Search code examples
pythonsetuptoolspython-packagingpyproject.toml

Packaging with pyproject.toml that will include other multi level directories


I have spent two full days trying to figure this out with no success. I have a python project that I want to package. That is the easy part. The part I can't figure out is how to copy other multilevel folders into the package.
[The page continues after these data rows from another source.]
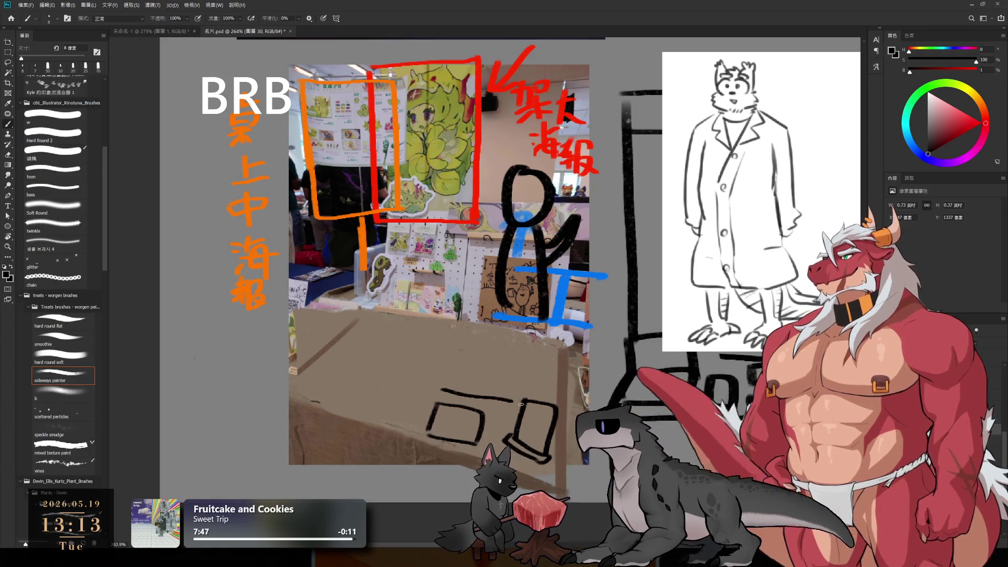
mouse_move(461, 352)
left_mouse_down()
mouse_move(444, 389)
mouse_move(527, 405)
mouse_move(460, 289)
mouse_move(546, 304)
mouse_move(566, 365)
left_mouse_up()
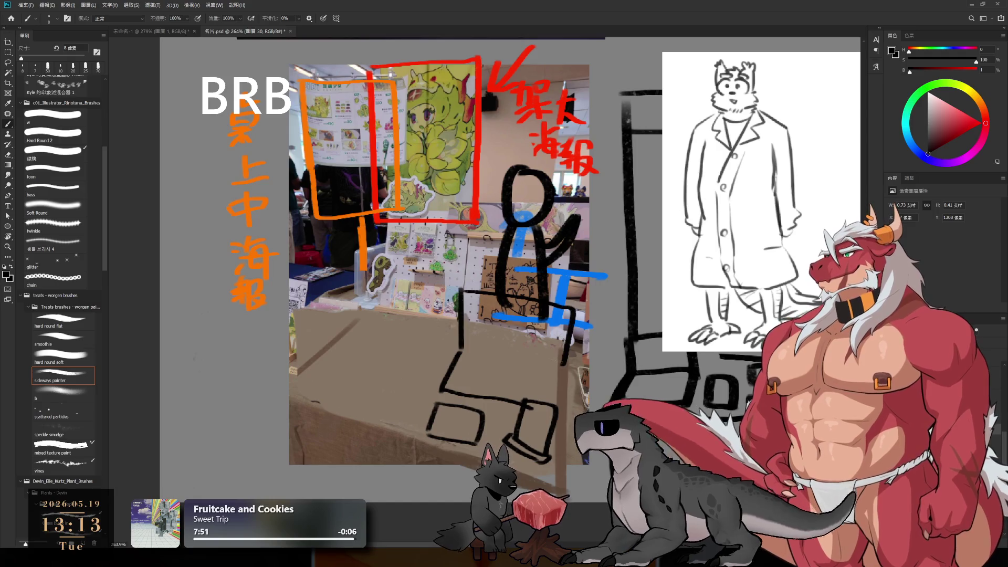
key("ctrl+z")
mouse_move(555, 307)
left_mouse_down()
mouse_move(565, 360)
mouse_move(551, 395)
left_mouse_up()
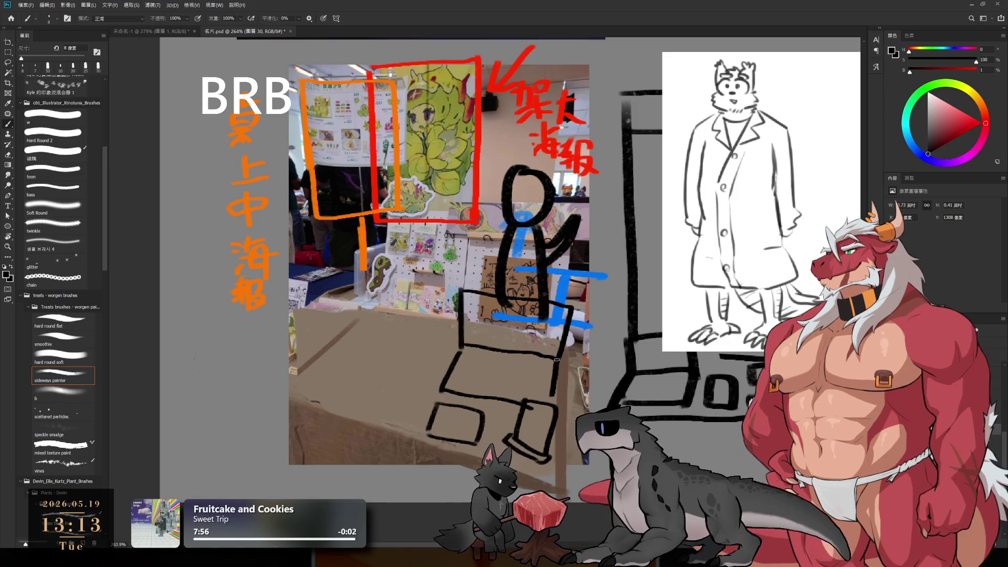
Set the eraser to 10 px and sample the table's brown colour with the brush.
key("e")
key("bracketleft")
key("bracketleft")
key("bracketleft")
I am trying to get the myproj as a package with the dosomething.py but also have the algorithms and configs folders in there entirety (folder structure and all files included).

Project structure:

 - myproj
     - src
         - myproj
             - dosomething.py
     - tests
         - test_do_something.py
     - algorithms
         - Type1
             - algorithm1
                 - eval.py
                 - hyperparameters.yml
                 - a bunch of other folders and files
             - algorithm2
                 - eval.py
                 - hyperparameters.yml
                 - a bunch of other folders and files
         - Type2
             - algorithm3
                 - eval.py
                 - hyperparameters.yml
                 - a bunch of other folders and files
             - algorithm4
                 - eval.py
                 - hyperparameters.yml
                 - a bunch of other folders and files
     - configs
         - type1.yml
         - type2.yml
     - pyproject.toml
     - mypy.ini
     - tox.ini
     - run-mypy

Contents of pyproject.toml:

[build-system]
requires = ["setuptools >= 61.0", "wheel"]
build-backend = "setuptools.build_meta"

[project]
name = "myproj"
version = "0.0.1"
readme = "README.md"
dependencies = [
    "numpy >= 1.26.4",
    ]

[project.urls]
repository = "https://gitlab.com/somerepo

[project.optional-dependencies]
dev = [
    "tox",
    "pytest",
    "pytest-sugar",
    "pytest-cov",
    "black",
    "flake8",
    "flake8-docstrings",
    "mypy",
    "pre-commit",
    "sphinx",
    "sphinx-rtd-theme"
]

After doing a pip install in a new conda env, I am looking for the following:

- env/test_env/lib/python3.9/site-packages
    - myproj
        - algorithms and everything under it
        - configs and everything under it
        - dosomething.py

I have tried MANIFEST.in, I have tried everything on this page: https://setuptools.pypa.io/en/latest/userguide/datafiles.html

I figure this would be trivial to copy folders and files in the entirety into a package folder but I am stumped.

Any help would be greatly appreciated!


Solution

  • There are 2 standard directory structures automatically supported by setuptools without extra configuration:

    1. The vanilla src-layout: in summary, whatever you put inside the src directory will be copied to site-packages during the installation.
    2. The vanilla flat-layout: in summary, there is a single folder directly inside the your project root (named after the "import-name" you want your users to use) that will itself be copied to site-packages during the installation.

    Note that in both cases a part of the directory structure in the source-code is mimicked inside site-packages.

    In your example, it seems that your want to cherry-pick different parts of your source-code and reassemble them in a different directory structure inside site-packages (with no identical counterpart in the source-code). This is a non-trivial customisation that requires extra configuration to happen:

    1. You need to explicitly set tool.setuptools.packages, since the auto-discovery cannot handle custom project layouts. Probably something like (untested, may require adjustments):

      [tool.setuptools]
      packages = ["myproj", "myproj.algorithms", "myproj.configs", ...]
      

      You need to write all nested packages. Also please note that Python all folders are considered packages and can be imported. Even if they don't contain a __init__.py.

    2. You need to set tool.setuptools.package-dir to "remap"/"reassemble" your files into the custom structure. Probably something like (untested, may require adjustments):

      [tool.setuptools.package-dir]
      myproj = "src/myproj"
      myproj.algorithms = "algorithms"
      myproj.configs = "configs"
      
    3. (Optional) If you want to avoid having to write MANIFEST.in, you can also add tool.setuptools.package-data (untested, may require adjustments):

      [tool.setuptools.package-data]
      "" = ["*.yml", ...]
      

      Here "" (empty string` is a special value that means "any package").

    This can be quite tedious (and also require changes in pyproject.toml every time you create a new folder). That is why most of the people tend to go with "convention over configuration" and just re-structure their project folders in a way that matches either the vanilla src-layout or flat-layout.